TL;DR - Using AI manually means you prompt and it responds. Automation means systems run without you. The skill is judging what to automate - frequent, rule-based, low-judgment tasks - and what to leave alone.
Why it matters
Many people automate too early or too much, then spend more time fixing brittle workflows than they saved. Good judgment about candidates is the whole game.
Worked example - sort your tasks
"Log every contact-form submission to a sheet and Slack me." -> automate (frequent, rule-based, clear trigger).
"Draft a tricky reply to an upset customer." -> use AI manually (needs your judgment).
"Decide our pricing." -> keep fully human (high-stakes, rare).
Steal this - the automation test
Automate a task only if it's mostly YES on:
1. Do I do it often? (daily/weekly)
2. Same steps each time?
3. Clear trigger (an email, a form, a schedule)?
4. Low judgment?
The AI pattern: trigger -> AI understands/transforms -> action.
Common mistakes (and the fix)
- Automating rare or judgment-heavy tasks.

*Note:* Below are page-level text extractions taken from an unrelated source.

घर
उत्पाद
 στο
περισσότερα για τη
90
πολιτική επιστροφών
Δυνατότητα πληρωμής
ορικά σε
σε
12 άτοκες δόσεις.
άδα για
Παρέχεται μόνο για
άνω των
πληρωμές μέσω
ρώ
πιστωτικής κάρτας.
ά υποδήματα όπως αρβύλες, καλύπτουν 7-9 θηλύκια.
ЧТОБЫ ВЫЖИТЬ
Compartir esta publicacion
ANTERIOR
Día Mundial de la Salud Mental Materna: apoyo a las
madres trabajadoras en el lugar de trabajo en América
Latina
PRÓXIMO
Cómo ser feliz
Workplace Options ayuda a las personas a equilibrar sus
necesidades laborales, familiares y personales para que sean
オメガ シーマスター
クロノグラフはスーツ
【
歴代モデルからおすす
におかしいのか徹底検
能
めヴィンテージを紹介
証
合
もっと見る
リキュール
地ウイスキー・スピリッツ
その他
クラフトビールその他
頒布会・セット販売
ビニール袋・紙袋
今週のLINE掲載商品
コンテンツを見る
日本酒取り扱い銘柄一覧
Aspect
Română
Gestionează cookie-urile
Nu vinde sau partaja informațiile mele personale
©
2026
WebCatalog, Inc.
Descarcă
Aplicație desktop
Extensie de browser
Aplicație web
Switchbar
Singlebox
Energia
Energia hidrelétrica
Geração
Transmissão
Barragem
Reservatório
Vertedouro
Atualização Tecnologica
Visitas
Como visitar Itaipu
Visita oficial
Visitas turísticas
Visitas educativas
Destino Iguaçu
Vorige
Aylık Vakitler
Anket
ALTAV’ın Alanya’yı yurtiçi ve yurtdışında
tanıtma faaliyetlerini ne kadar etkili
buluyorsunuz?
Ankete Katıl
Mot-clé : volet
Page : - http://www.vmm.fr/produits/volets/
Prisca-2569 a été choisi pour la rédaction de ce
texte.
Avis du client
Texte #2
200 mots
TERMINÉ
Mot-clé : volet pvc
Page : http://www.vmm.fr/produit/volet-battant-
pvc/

Fix: keep those manual.
- Boiling the ocean. Fix: automate one annoying step reliably first.
- No monitoring. Fix: a silent failure can be worse than doing it by hand (covered later).
Good to know
Automation lives in Zapier, Make, and n8n (next lessons). Plain automation just moves data; adding an AI step (classify, summarize, draft) is what makes it intelligent - the theme of this level.